Full documentation, network architecture, and Ansible playbooks: [GitHub](https://github.com/vroomfondel/dgxarley)

## License
This project is licensed under the LGPL where applicable/possible — see [LICENSE.md](https://github.com/vroomfondel/dgxarley/blob/main/LICENSE.md). Some files/parts may use other licenses: [MIT](https://github.com/vroomfondel/dgxarley/blob/main/LICENSEMIT.md) | [GPL](https://github.com/vroomfondel/dgxarley/blob/main/LICENSEGPL.md) | [LGPL](https://github.com/vroomfondel/dgxarley/blob/main/LICENSELGPL.md). Always check per‑file headers/comments.


## Authors
- Repo owner (primary author)
- Additional attributions are noted inline in code comments


## Acknowledgments
- Inspirations and snippets are referenced in code comments where appropriate.


## ⚠️ Note

This is a development/experimental project.
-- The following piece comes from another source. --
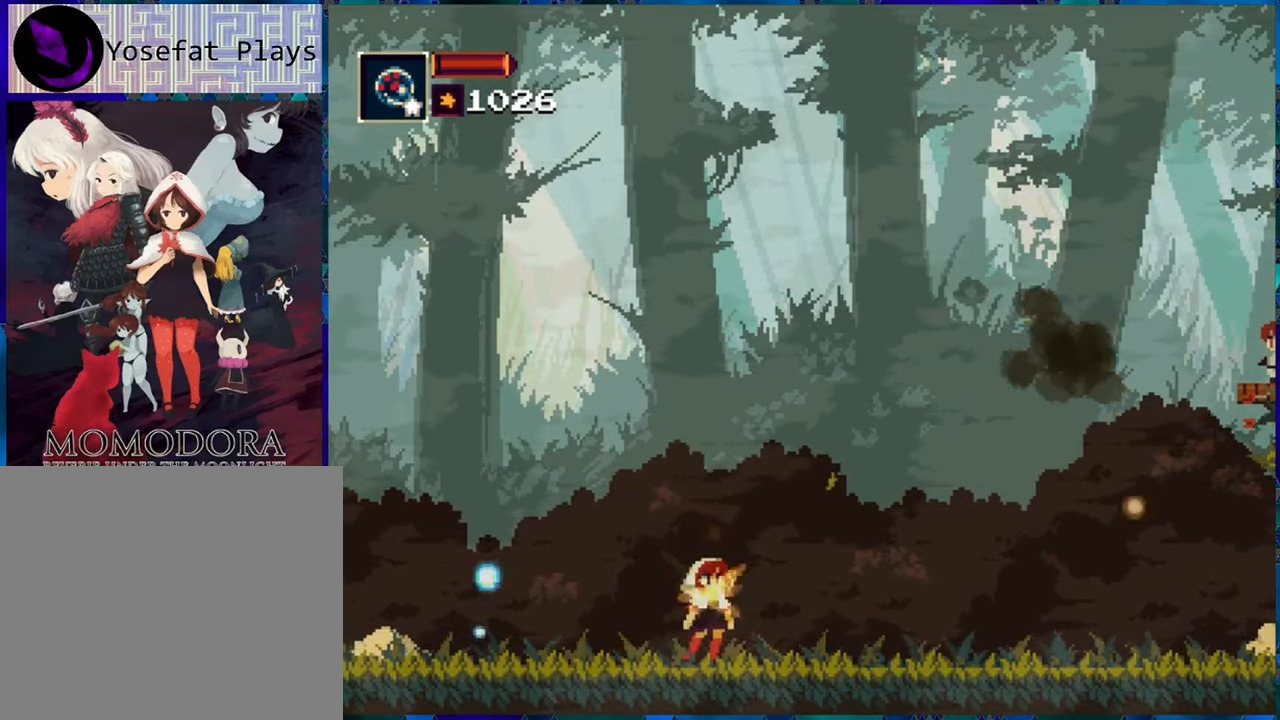
{"buttons": ["R1"], "left_stick": "center", "right_stick": "center", "events": []}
For production use, review security settings, customize configurations, and test thoroughly in your environment. Provided "as is" without warranty of any kind, express or implied, including but not limited to the warranties of merchantability, fitness for a particular purpose and noninfringement. In no event shall the authors or copyright holders be liable for any claim, damages or other liability, whether in an action of contract, tort or otherwise, arising from, out of or in connection with the software or the use or other dealings in the software. Use at your own risk.